◆ PAGE EXTRACT ◆
****************************************

Cube Draft Reports - August 2025
Another edition! Quite a bit slimmer than last month because I had family visiting in the middle of the month and I’m heading out of town at the end (hence why this is coming out a good bit before the end of the month). See the first edition aka last month’s edition for a sappy spiel of why, but as for some relevant bullet points:
- I purposely don’t look at cube lists before drafting. The mystery and surprise of it all and having to piece together the puzzle on the spot is one of the main draws of Magic for me, and some of that is spoiled by knowing the shape of what is there in advance. I only really go in knowing what the cube owner says in their pre-draft setup spiel, and any loose memories knocking around from previous drafts.
- These draft reports are first and foremost for me, but format and level of detail about certain aspects are something I’m interested in experimenting with. If you want to hear more about say, my thoughts during the draft or my feelings about XYZ, let me know and I will almost certainly take it into account, even if I don’t seem to actively do anything about it.
Need for Speed (August 6, 2025)

The Need for Speed cube originated as a clone of the Eiganjo Drift cube but has since diverged to the tune of roughly 20% of the cards differing.[1] The thematic hook of the cube is it is all about vehicles, but the practical change that I felt dominated the pre-game spiel, the draft, and the gameplay, was that everyone starts with a Mech Hangar in play. The main things I noticed related to it:
- Any single-pipped Vehicle or Pilot is essentially colorless, and dual-pipped Vehicles and Pilots can be flexibly mono-colored if need be for a certain deck. This was emphasized in the pre-game spiel, and I made a decision to semi-ignore it because I knew it would make the draft super overwhelming for me.[2]
- Going first versus second is actually a strategic choice, as was mentioned in the pre-game spiel. For the first player the Mech Hangar starts tapped, so the second player can cast a two-drop on their first turn. Given I had a dearth of one-drops and a plethora of two-drops, I pretty much always chose to go second when I had the chance and always felt good about it, but I heard other players with more one-drops happy to go first too.

****************************************

◆ DATA SUPPLIED ◆
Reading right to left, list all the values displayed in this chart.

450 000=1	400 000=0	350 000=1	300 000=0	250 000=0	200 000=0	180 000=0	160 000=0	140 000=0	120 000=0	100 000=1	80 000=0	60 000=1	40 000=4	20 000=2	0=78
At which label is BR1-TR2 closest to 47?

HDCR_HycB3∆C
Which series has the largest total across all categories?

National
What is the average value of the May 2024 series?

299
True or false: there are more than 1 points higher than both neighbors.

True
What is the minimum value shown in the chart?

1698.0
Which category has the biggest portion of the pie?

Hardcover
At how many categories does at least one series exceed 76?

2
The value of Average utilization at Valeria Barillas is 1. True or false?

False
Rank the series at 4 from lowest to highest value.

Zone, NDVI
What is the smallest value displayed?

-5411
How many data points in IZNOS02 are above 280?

****************************************

◆ PROBLEM A ◆
Answer these from the cube draft report:
(i) Why is this edition coming out well before the end of the month?
(ii) What does everyone start with in play in the Need for Speed cube?
(iii) For the first player, in what state does the Mech Hangar start?
◆ PROBLEM B ◆
Translate this sentence from the cube draft report into Spanish: "For the first player the Mech Hangar starts tapped, so the second player can cast a two-drop on their first turn."
◆ PROBLEM C ◆
Carry on writing the cube draft report from its last sentence.

◆ EXPECTED ANSWER A ◆
(i) The writer is heading out of town at the end of the month.
(ii) A Mech Hangar.
(iii) Tapped.

◆ EXPECTED ANSWER B ◆
Para el primer jugador, el Mech Hangar empieza girado, así que el segundo jugador puede lanzar una carta de coste dos en su primer turno.

◆ EXPECTED ANSWER C ◆
- Given you start with a land, we were recommended to play 15-ish lands during deckbuilding. 15 is exactly the number I went with, given I was a pseudo-ramp deck and wanted to play big drops, but I did feel like I probably could have gone down a land. Plus, some land-heavy, admittedly already sketchy keeps of mine became far worse. I never saw a one-land hand, but others said they kept them to great effect during games.
- Minor, but there were a bunch of slow lands (e.g. Shattered Sanctum) that I dismissed during the draft because I didn’t really process how much better they were when you start with a land and essentially only need one other land to have them enter untapped. Only when I saw them during gameplay did I realize “oh, I definitely should have valued these higher.”
The draft was fun, if definitely a lot for me. As I mentioned, I chose to semi-ignore the fact that single-pipped vehicles/pilots are colorless. I first picked Skyseer’s Chariot because flyers seemed valuable and the tax effect on Crew seemed potentially useful, and narrowed in on white cards as my base (again, ignoring the fact a good chunk of them were theoretically colorless). I dithered on another color, speculating into green, red, and a touch of black. Near the end of pack 1 red seemed decently open, and I almost certainly should have pivoted into that, but I could see strong mechanical hooks for other color pairs (historic matters in UW, pirates in URB, artifact aristocrats in WB), whereas the red/white cards I were seeing were just generically fine so I was unsure if red/white was actually open.
On the other hand, I picked up a Giant Ox and an Argothian Opportunist and figured some sort of big-mana/big crew ramp plan could be on the table. I didn’t really know the WG plan either, but by that point my deck had skewed a bit higher curve-wise relative to the number of 1 and 2 drops I saw cruising around the table. I figured one way to take “advantage” (or at least, not compound the disadvantage) of ignoring Mech Hangar’s mana fixing was to focus on double-spelling and other bigger mana things that might be hard on the mana base for other decks. I then grabbed a Colossal Plow that crystallized that loose ramp plan around 1 (one) main goal: crew the plow with the ox.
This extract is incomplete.